Input material:
—————
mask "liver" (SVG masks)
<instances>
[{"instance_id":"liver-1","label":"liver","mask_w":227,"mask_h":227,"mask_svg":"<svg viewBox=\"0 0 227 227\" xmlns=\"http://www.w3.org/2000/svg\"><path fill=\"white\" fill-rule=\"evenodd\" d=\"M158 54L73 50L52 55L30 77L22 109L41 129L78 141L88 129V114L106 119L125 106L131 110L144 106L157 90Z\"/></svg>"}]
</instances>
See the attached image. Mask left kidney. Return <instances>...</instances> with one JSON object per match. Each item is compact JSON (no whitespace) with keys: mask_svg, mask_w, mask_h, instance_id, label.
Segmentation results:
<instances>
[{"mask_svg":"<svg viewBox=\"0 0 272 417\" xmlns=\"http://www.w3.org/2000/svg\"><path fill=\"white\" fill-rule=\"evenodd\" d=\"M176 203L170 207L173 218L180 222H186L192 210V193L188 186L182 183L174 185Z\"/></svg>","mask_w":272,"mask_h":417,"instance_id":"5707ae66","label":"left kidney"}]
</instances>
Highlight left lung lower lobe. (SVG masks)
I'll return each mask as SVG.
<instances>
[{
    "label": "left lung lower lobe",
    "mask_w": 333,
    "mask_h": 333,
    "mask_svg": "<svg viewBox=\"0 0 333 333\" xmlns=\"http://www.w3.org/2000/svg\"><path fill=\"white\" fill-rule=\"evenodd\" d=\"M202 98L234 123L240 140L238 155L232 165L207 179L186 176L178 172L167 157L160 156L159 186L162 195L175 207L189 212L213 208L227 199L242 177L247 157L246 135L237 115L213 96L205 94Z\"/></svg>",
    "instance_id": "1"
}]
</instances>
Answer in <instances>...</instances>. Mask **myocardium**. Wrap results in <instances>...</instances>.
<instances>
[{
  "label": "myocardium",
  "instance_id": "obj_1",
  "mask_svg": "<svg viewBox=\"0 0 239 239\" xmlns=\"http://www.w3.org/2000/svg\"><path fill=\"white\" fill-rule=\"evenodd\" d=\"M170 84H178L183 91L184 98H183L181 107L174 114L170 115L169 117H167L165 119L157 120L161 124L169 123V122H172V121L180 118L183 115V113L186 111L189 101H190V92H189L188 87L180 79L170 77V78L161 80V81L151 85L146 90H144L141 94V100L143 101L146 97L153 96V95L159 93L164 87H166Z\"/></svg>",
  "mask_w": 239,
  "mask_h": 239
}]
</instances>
—————
Short exercise:
Locate each line in the entries above that contains the string "results", and copy those lines out in full.

Solution to this task:
Segmentation results:
Answer in <instances>...</instances>. Mask **myocardium**. Wrap results in <instances>...</instances>.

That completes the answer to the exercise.